Text for analysis.
BEGIN
John Edrich's 310* — Headingley, July 1965

England vs New Zealand

1965-07-09

On 9 July 1965 at Headingley, Surrey opener John Edrich became the first Englishman since Len Hutton to pass 300 in a Test innings, finishing 310 not out against New Zealand. He hit 52 fours and five sixes — 238 runs in boundaries, a Test record that has stood for more than sixty years. England declared at 546 for 4 and won by an innings.

#john edrich#headingley#310 not out
Mild

Freddie Trueman Becomes the First Man to Take 300 Test Wickets — The Oval, August 1964

England vs Australia

1964-08-15

On 15 August 1964, at The Oval, Fred Trueman caught Neil Hawke at slip off his own bowling to become the first man in cricket history to take 300 Test wickets. The milestone had been expected for several matches; the moment itself was characteristically Trueman — a slip catch taken with ease off a delivery bowled in anger. His celebrated remark, that 'whoever gets the next lot'll be bloody tired', has echoed in cricket ever since.

#freddie-trueman#300-wickets#test-cricket
Mild

The First Tied Test — Brisbane, December 1960

Australia vs West Indies

1960-12-14

On 14 December 1960 at the Gabba, Australia and West Indies produced the first tied Test in the 83-year history of the format, with West Indies' Joe Solomon running out Ian Meckiff from side-on with the scores level and one ball remaining. Wes Hall bowled the final eight-ball over with Australia needing six and three wickets in hand; the over produced two run-outs, a single, a missed catch and a tie. The result revived a flagging Test format and gave the world a template for how the game could be played.

#tied test#brisbane#1960
Mild

Mankad's Match — 72, 184 and 5 Wickets at Lord's, 1952

England vs India

1952-06-24

In the second Test of India's miserable 1952 tour of England, Vinoo Mankad almost single-handedly turned the match into a contest. After being recalled from Lancashire League cricket at the last moment, he scored 72 and 184, bowled 73 overs of left-arm spin in England's first innings to take 5 for 196, and still finished on the losing side. The Lord's Test became known forever as 'Mankad's Match'.

#india#england#vinoo-mankad
Moderate

West Indies' First Test Win in England — Lord's 1950 and the Calypso

England vs West Indies

1950-06-29

On 29 June 1950, West Indies beat England by 326 runs at Lord's to record their first Test victory on English soil. Two unheralded spinners — Sonny Ramadhin (21) and Alf Valentine (20) — bowled the hosts out twice, taking 18 of the 20 wickets between them across the match. The triumph was sealed by Lord Beginner's calypso 'Cricket, Lovely Cricket', sung in the streets around the ground, and signalled the arrival of West Indies as a serious cricketing power.
END
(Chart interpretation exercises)
BEGIN
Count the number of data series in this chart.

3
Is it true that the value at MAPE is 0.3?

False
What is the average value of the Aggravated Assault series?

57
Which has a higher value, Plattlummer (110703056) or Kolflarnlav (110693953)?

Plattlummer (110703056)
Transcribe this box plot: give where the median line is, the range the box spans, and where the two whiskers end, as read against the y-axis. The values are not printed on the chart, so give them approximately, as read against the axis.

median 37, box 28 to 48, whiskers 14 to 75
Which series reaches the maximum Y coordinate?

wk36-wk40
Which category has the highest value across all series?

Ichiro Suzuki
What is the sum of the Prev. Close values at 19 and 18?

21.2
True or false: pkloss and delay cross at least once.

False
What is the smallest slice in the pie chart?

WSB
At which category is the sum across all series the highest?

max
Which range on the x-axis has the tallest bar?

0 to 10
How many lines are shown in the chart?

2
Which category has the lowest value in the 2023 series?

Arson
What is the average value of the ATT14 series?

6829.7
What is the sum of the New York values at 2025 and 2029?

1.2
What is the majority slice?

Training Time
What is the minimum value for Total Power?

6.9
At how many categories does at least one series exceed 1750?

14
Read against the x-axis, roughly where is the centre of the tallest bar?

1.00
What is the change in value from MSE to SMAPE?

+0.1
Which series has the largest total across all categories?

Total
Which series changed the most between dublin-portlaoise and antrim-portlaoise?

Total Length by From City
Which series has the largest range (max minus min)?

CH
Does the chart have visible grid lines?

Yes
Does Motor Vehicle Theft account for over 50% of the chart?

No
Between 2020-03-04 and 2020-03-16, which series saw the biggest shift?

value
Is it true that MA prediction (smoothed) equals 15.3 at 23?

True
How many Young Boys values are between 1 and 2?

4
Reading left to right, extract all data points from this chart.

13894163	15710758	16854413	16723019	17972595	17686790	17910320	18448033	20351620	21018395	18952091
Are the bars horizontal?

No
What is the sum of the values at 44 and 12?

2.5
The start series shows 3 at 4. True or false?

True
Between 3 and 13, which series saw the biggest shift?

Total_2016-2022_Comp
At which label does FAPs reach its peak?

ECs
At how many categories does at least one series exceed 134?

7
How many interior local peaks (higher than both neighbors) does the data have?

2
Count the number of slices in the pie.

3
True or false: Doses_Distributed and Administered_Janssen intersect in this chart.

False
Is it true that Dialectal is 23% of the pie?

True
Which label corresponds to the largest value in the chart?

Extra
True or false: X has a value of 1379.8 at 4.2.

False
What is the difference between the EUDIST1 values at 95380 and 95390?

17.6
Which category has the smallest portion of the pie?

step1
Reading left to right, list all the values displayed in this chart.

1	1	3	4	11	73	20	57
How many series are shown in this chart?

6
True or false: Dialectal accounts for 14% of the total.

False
END
Task requirements.
[1] Reproduce the passage of the Test cricket milestones text that starts at the words "Mankad's Match —" and ends after the words "as 'Mankad's Match'.".
[2] Resume the Test cricket milestones text after its last sentence.
These records were taken from a different source than the text.

Responses in order.
[1]
Mankad's Match — 72, 184 and 5 Wickets at Lord's, 1952

England vs India

1952-06-24

In the second Test of India's miserable 1952 tour of England, Vinoo Mankad almost single-handedly turned the match into a contest. After being recalled from Lancashire League cricket at the last moment, he scored 72 and 184, bowled 73 overs of left-arm spin in England's first innings to take 5 for 196, and still finished on the losing side. The Lord's Test became known forever as 'Mankad's Match'.

[2]
#west-indies#england#lords
Serious

Len Hutton's 364 at The Oval — England's World Record, 1938

England v Australia

1938-08-23

Across 13 hours and 20 minutes at The Oval in August 1938, the 22-year-old Yorkshire opener Len Hutton scored 364 — surpassing Bradman's 334 as the highest individual Test score and remaining the record for almost 20 years. England declared on 903 for 7; Australia, with Bradman injured and unable to bat, lost by an innings and 579 runs, the largest defeat in Test cricket. Hutton's mark is still the England record 87 years on.

#len-hutton#ashes#1938
Serious

Bradman Captaincy Debut — Down 0-2, Back to Win 3-2, 1936-37

Australia v England

1936-12-04

Don Bradman's first series as Australia's captain, in 1936-37 against Gubby Allen's England, began with two heavy defeats and a press chorus calling for his replacement. Bradman responded with 270 at the MCG, 212 at Adelaide and 169 at the MCG again, and Australia won the next three Tests to take the Ashes 3-2 — the only time in Test history a side has lost the first two Tests of a five-Test series and recovered to win it. The captaincy that English critics had questioned was suddenly the captaincy of a man who would lead Australia for the next 12 years.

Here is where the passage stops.